# [Document segment]
Segment Open

Emma Thompson Is a Feminist and
(Isn’t Afraid to Joke About It)
 

Tony Phillips | Signature – October 14, 2016

“You don’t want terribly to talk about ‘Howard’s End,’” Emma Thompson asks politely, “do you?” It comes several questions in, after she’s already answered queries on her script and star-turn in the latest installment of the Bridget Jones franchise. And whereas the Hollywood studio equivalent to essentially crashing this press conference for the prestige, twenty-fifth anniversary re-release of “Howard’s End” — which netted Thompson her first of three Oscars — would have at least roused publicist intervention, if not a full-on starlet meltdown, Thompson makes do with that one tiny nettle of an adjective: terribly.

“Fun,” the fifty-seven-year-old says, “and sometimes fun.” She’s parsing the difference between joining the Bridget Jones ensemble acting alongside stalwarts like Renée Zellweger and Colin Firth and newcomer Patrick Dempsey to writing the script, respectively. “It was absolutely lovely,” she elaborates on the former, but of that other thing, picking up a screenplay that had already passed through everyone’s hands from Jones’s creator, Helen Fielding, herself to “Bridesmaids” director Paul Feig and “One Day” author David Nicholls, Thompson is more circumspect.

Segment Closed

# [Work instructions]
Reproduce the entire article on Emma Thompson, word for word. The records are separate material and are unrelated to the text.

Data entries
Segment Open

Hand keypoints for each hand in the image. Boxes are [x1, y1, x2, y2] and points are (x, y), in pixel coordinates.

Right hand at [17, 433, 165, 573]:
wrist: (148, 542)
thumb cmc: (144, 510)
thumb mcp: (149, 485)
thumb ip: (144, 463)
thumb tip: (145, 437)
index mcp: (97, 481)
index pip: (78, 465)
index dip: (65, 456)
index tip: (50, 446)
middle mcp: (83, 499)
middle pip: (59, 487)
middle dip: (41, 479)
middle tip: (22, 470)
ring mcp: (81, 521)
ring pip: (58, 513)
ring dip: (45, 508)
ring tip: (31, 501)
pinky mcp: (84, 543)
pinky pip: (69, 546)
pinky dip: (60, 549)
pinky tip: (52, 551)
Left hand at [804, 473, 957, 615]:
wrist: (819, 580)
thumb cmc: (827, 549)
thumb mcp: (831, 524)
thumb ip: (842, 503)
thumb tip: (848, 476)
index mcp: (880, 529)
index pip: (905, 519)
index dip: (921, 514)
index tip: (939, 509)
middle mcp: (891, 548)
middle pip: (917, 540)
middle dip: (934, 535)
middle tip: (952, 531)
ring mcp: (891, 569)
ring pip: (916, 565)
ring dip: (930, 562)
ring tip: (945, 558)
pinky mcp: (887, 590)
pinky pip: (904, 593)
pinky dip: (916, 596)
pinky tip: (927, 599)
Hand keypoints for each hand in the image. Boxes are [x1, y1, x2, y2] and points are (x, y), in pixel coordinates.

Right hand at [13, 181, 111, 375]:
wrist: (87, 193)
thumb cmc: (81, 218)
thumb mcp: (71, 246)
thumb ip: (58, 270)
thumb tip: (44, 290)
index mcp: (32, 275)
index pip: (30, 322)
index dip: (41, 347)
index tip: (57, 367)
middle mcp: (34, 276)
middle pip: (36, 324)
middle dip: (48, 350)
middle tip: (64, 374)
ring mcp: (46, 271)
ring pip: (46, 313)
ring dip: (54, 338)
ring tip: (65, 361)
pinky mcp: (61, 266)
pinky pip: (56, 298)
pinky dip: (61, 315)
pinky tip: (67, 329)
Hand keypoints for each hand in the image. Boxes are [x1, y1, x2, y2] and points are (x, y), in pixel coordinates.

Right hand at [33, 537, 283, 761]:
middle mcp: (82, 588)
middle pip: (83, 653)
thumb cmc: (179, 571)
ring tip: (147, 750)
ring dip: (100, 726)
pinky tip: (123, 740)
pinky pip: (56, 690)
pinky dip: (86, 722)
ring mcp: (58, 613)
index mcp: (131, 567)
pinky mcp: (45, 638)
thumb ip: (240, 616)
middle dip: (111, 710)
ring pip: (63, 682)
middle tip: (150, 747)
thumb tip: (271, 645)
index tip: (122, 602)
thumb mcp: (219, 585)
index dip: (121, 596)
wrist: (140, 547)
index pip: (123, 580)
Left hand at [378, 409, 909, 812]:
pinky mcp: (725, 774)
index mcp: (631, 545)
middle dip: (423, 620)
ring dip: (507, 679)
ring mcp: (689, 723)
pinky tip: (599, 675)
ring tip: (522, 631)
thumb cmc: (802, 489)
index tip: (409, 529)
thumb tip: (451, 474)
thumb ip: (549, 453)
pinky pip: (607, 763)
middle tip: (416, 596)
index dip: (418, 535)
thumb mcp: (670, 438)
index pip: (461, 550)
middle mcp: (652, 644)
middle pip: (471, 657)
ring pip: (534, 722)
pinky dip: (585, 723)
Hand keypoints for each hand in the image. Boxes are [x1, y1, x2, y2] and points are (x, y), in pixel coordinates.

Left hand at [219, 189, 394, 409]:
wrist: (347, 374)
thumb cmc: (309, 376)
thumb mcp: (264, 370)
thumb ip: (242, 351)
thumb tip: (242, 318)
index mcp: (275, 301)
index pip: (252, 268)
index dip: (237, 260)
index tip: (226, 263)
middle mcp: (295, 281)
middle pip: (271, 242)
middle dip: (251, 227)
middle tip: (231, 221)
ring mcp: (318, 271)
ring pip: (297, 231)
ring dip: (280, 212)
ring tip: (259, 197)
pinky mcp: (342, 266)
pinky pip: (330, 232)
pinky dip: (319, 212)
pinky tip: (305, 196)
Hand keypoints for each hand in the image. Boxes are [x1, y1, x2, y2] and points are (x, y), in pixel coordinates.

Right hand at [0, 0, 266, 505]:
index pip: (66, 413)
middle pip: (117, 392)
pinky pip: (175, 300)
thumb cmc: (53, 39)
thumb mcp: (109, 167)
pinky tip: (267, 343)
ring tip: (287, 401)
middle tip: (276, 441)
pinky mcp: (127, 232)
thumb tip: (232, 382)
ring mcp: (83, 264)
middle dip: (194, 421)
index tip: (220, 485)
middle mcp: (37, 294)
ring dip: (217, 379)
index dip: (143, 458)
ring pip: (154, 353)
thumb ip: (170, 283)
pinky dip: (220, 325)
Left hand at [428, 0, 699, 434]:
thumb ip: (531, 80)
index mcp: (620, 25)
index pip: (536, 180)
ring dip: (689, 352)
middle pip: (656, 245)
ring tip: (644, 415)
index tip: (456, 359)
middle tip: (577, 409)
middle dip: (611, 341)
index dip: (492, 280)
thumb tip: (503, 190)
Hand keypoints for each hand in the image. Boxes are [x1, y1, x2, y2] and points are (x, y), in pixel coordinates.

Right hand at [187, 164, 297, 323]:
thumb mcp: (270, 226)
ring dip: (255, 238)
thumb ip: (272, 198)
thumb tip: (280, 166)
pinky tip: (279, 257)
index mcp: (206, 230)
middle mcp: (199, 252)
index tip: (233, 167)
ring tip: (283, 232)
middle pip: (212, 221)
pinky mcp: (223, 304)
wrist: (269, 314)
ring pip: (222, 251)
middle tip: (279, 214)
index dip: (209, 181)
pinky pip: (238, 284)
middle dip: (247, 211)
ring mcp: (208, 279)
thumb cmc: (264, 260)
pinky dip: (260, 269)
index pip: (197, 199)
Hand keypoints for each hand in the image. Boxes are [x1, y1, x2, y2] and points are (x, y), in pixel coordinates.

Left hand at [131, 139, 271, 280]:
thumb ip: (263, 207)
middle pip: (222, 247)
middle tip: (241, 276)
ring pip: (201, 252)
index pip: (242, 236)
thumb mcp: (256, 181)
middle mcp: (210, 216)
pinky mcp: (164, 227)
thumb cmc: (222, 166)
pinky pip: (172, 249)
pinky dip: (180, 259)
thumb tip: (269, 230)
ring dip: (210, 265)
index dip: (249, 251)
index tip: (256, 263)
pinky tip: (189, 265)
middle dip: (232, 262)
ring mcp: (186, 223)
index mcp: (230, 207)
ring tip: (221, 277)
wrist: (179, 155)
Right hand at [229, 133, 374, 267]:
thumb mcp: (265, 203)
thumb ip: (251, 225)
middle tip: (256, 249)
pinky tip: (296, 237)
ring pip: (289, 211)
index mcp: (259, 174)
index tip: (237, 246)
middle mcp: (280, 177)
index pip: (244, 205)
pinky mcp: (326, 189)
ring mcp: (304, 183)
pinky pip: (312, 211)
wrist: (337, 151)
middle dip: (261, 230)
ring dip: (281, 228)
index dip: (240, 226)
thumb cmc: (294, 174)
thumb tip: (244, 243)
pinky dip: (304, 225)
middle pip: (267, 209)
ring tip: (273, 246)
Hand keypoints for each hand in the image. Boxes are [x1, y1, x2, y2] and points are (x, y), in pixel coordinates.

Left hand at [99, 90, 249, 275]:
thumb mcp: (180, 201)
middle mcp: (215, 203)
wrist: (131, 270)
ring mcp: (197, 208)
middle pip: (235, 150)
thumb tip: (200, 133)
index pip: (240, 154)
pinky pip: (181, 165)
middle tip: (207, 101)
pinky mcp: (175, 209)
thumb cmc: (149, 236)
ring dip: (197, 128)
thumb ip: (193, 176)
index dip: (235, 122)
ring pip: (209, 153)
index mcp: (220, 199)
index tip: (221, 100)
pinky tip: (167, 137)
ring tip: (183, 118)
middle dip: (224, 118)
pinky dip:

Segment Closed

# [Written response]
Emma Thompson Is a Feminist and
(Isn’t Afraid to Joke About It)
 

Tony Phillips | Signature – October 14, 2016

“You don’t want terribly to talk about ‘Howard’s End,’” Emma Thompson asks politely, “do you?” It comes several questions in, after she’s already answered queries on her script and star-turn in the latest installment of the Bridget Jones franchise. And whereas the Hollywood studio equivalent to essentially crashing this press conference for the prestige, twenty-fifth anniversary re-release of “Howard’s End” — which netted Thompson her first of three Oscars — would have at least roused publicist intervention, if not a full-on starlet meltdown, Thompson makes do with that one tiny nettle of an adjective: terribly.

“Fun,” the fifty-seven-year-old says, “and sometimes fun.” She’s parsing the difference between joining the Bridget Jones ensemble acting alongside stalwarts like Renée Zellweger and Colin Firth and newcomer Patrick Dempsey to writing the script, respectively. “It was absolutely lovely,” she elaborates on the former, but of that other thing, picking up a screenplay that had already passed through everyone’s hands from Jones’s creator, Helen Fielding, herself to “Bridesmaids” director Paul Feig and “One Day” author David Nicholls, Thompson is more circumspect.